[[ Reading text, beginning ]]

The News Desk is a collection of news, notes and breaking items affecting the Fredericksburg community.
UMW, hospital groom partners
BY CATHY JETT
Sean Thacker wants to capture a bigger share of the janitorial business at Mary Washington Healthcare.
His company, PBM Supply, already works at 17 of the buildings on the MWHC campus in Fredericksburg, but not at the hospital itself.
So Tuesday, he and his general manager, Mike Hill, attended a seminar at the University of Mary Washington’s Anderson Center on how to do business with both MWHC and UMW.
They were among 177 area businesspeople at the event, which the Fredericksburg Department of Economic Development and Tourism organized in partnership with MWHC and UMW. It was designed to help local businesses supply more of the goods and services the two entities purchase each year.
Karen Hedelt, the department’s director, said earlier this year that the idea was sparked by 2010 report that MWHC commissioned that showed it spent nearly $64 million with local vendors and nearly $34 million elsewhere in the state. A 2008 study done by UMW found that the university spends $4.7 million in the Fredericksburg region on procurement outlays and $21.7 million statewide.
Alan Edwards, vice president of supply chain solutions at MWHC, said that the company does much of its buying through a Dallas-based group purchasing organization that 1,400 hospitals belong to, and through a regional supply chain network with a combined purchasing power of $1 billion.

[[ Reading text, end ]]

** Work request **
Transcribe the article about the UMW and hospital partnership, starting with "The News Desk" and going on through "Mary Washington Healthcare.".

[[ Given data, beginning ]]

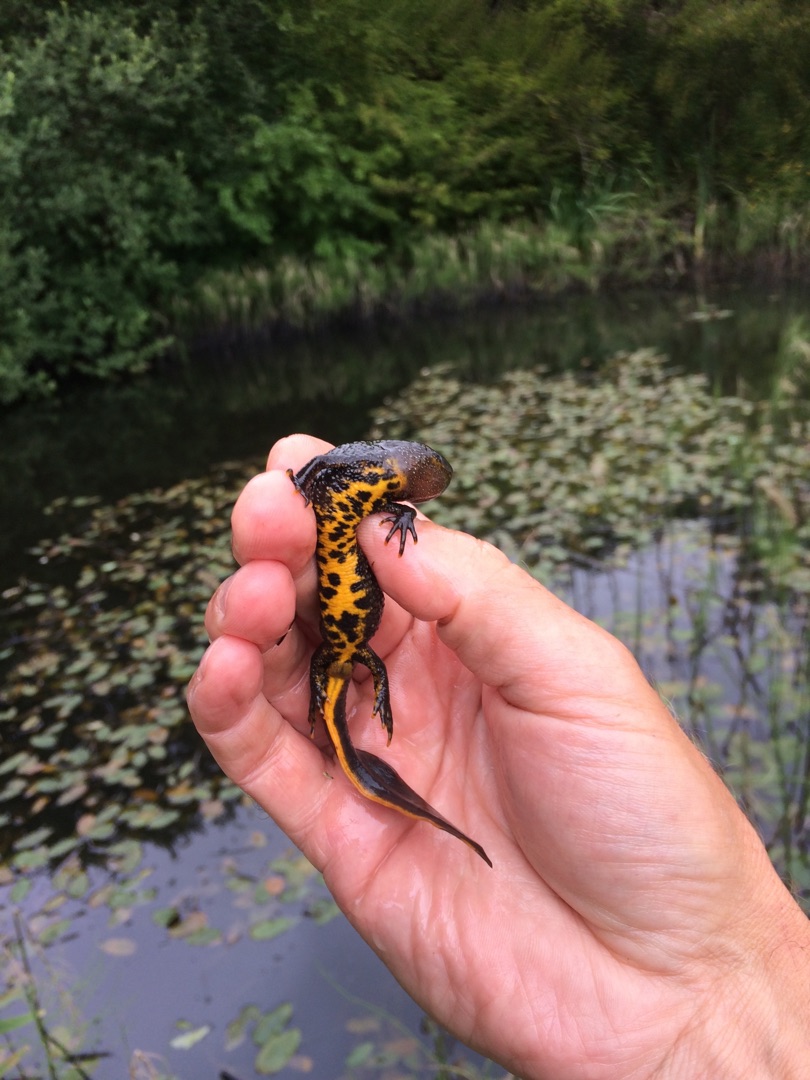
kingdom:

[[ Given data, end ]]

** Solution below **
The News Desk is a collection of news, notes and breaking items affecting the Fredericksburg community.
UMW, hospital groom partners
BY CATHY JETT
Sean Thacker wants to capture a bigger share of the janitorial business at Mary Washington Healthcare.